Division concernant le maintien de la suspension de l’agence antidopage russe

Le président de l’AMA, Craig Reedie, estime que la Russie a appris de ses erreurs à la suite du scandale de dopage dans lequel elle a été plongée au cours des dernières années.

Après les rapports explosifs, les critiques internationales, puis la suspension du Comité olympique russe lors des Jeux olympiques de Pyeongchang en février dernier, la Russie a-t-elle retenu la leçon? «Je pense que oui, absolument», a tranché le patron de Agence mondiale antidopage (AMA) en marge d’une allocution livrée devant le Conseil des relations internationales de Montréal (CORIM).

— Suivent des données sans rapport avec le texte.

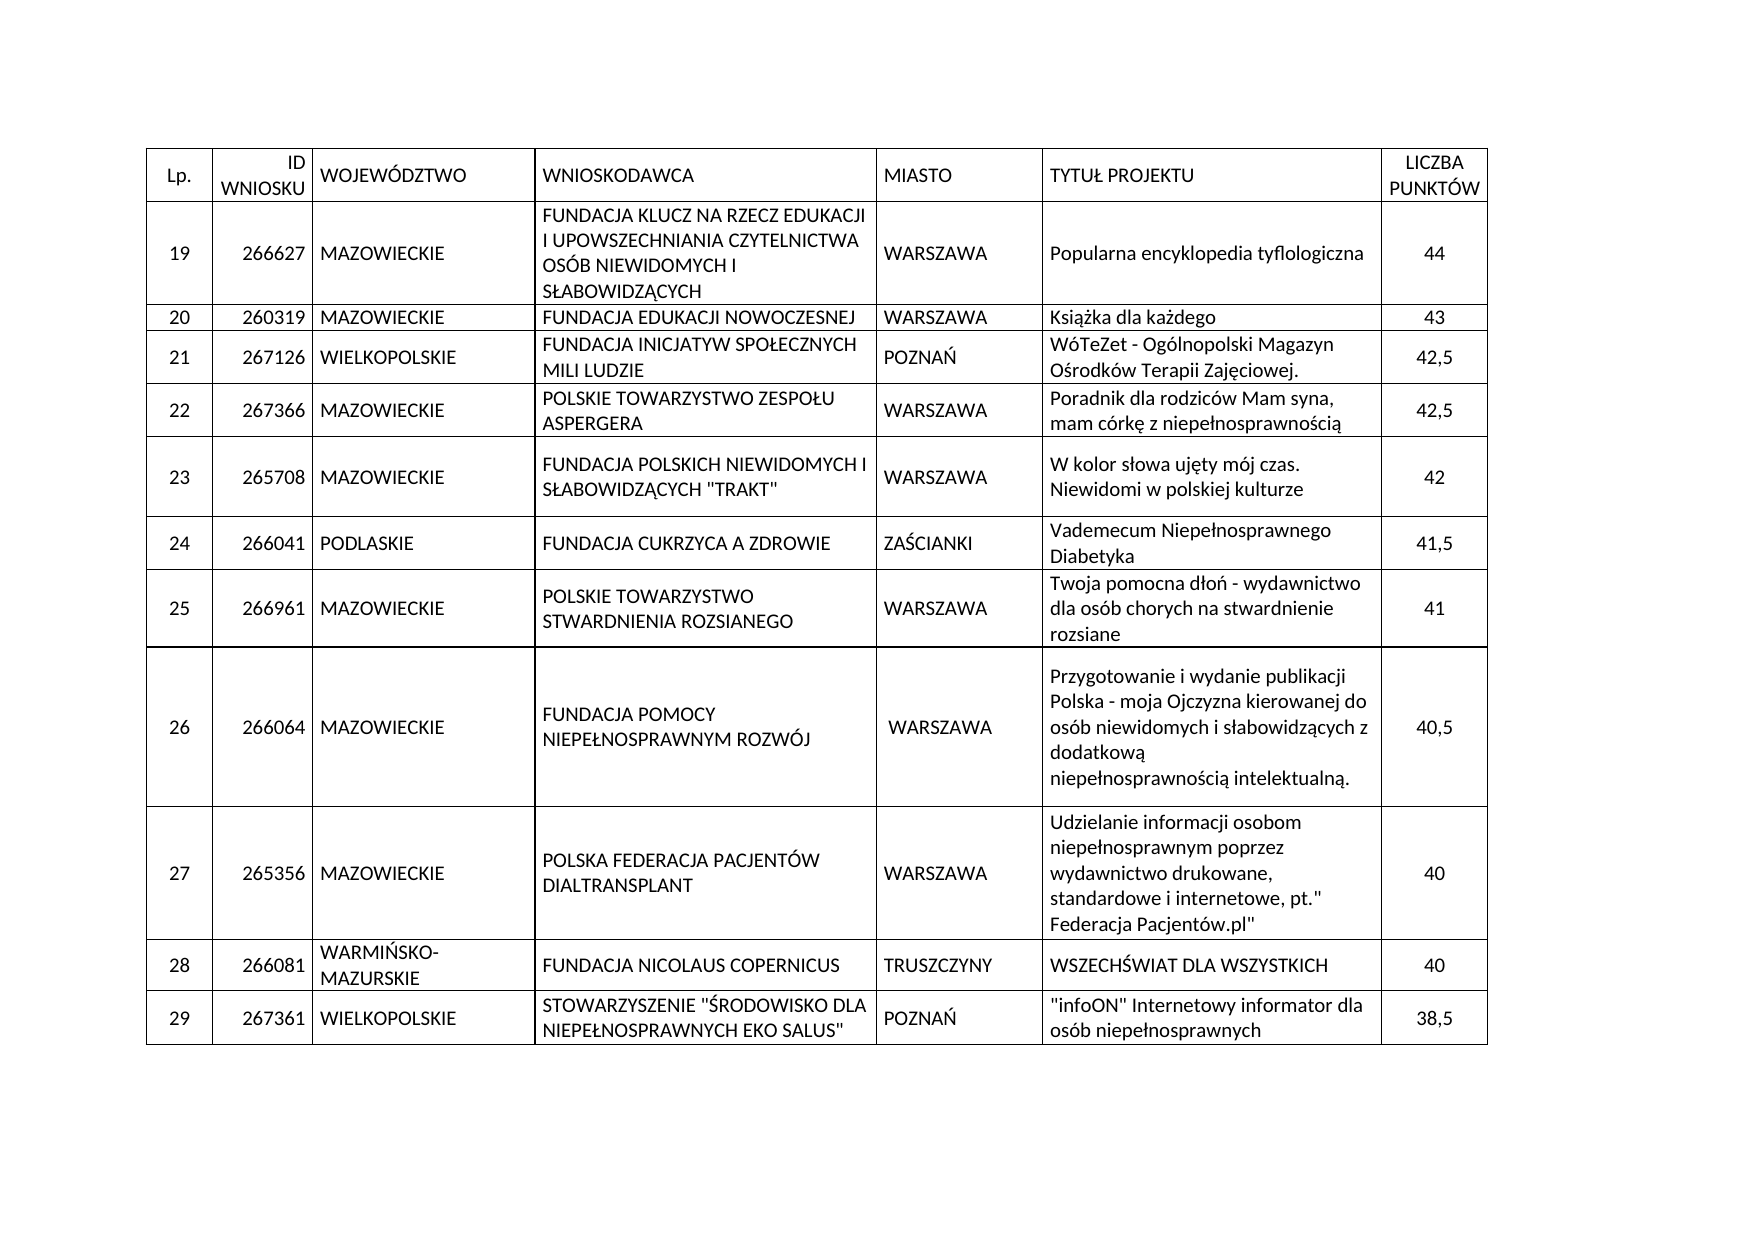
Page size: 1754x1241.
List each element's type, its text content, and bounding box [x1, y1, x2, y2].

Mercredi, le comité exécutif de l’AMA qui s’est réuni à huis clos avait décidé de maintenir la suspension de l’agence antidopage russe, mais le président de l’organisation établie à Montréal affirme que la Russie avance dans la bonne direction.
Selon l’AMA, l’agence russe n’a toujours pas respecté deux conditions essentielles à sa réhabilitation, soit le libre accès à ses installations et la reconnaissance d’un système de dopage institutionnalisé, exposé en 2016 dans le rapport dévastateur déposé par l’expert indépendant Richard McLaren. Le maintien de la suspension de l’agence antidopage russe divise certains membres du comité exécutif de l’AMA et suscite plusieurs questions, révélait plus tôt cette semaine l’AFP en citant un des participants s’exprimant sous le couvert de l’anonymat.
Certains jugent que l’AMA devrait être plus clémente à l’égard de la Russie, alors que d’autres prônent la ligne dure, toujours selon l’AFP. «Il y a encore certains enjeux sur lesquels nous travaillons, a convenu Reedie.
Il n’y a pas de désaccord à propos des enjeux. Mais ce qui commence à être irritant, c’est le fait que ça prenne autant de temps avant que [les Russes] puissent nous confirmer qu’ils ont satisfait à toutes les conditions». «C’est important de régler cette situation dans l’intérêt des athlètes russes, a-t-il ajouté. Parce que si nous ne la réglons pas, quelqu’un dans les médias va semer le doute quand n’importe quel athlète russe va gagner une médaille». S’il estime que les discussions progressent avec les responsables russes, Reedie ne croit pas que le dossier sera réglé d’ici le début de la Coupe du monde de football, qui se mettra en branle le 14 juin prochain en Russie. La FIFA a déjà fait savoir que les Russes ne seront pas impliqués dans la mise en oeuvre du programme antidopage lors de la compétition, et que les analyses seront effectuées en dehors du pays. Tous ne partagent pas l’optimisme de Reedie concernant la Russie en matière de dopage. Venu entendre son discours, le fondateur et ancien président de l’Agence mondiale antidopage, Richard Pound, croit plutôt qu’il faut garder les Russes à l’oeil et demeurer vigilant. «À mon avis, la Russie n’a pas assez payé le prix, a-t-il affirmé en entrevue au Devoir. Je crois qu’il faut attendre un peu pour voir s’il y a vraiment un changement de conduite et d’attitude. Ça ne peut pas être automatique». En 2015, le rapport déposé par Pound a révélé un système de dopage généralisé au sein de l’athlétisme russe.
Ses conclusions ont entraîné la suspension de la Fédération d’athlétisme russe et poussé l’AMA à déclarer l’agence antidopage russe non conforme. Selon Richard Pound, la Russie s’en est malgré tout tirée à bon compte jusqu’à maintenant, sans doute parce qu’il s’agit d’une «superpuissance très agressive politiquement». «Ce n’est pas seulement la Russie, précise-t-il. Avec les anciens pays de l’Union soviétique, c’est plus ou moins la même chose. […] Les pays sont fermés, c’est difficile d’y entrer, de trouver les athlètes, de prendre les échantillons. Comme on dit en anglais, c’est un work in progress».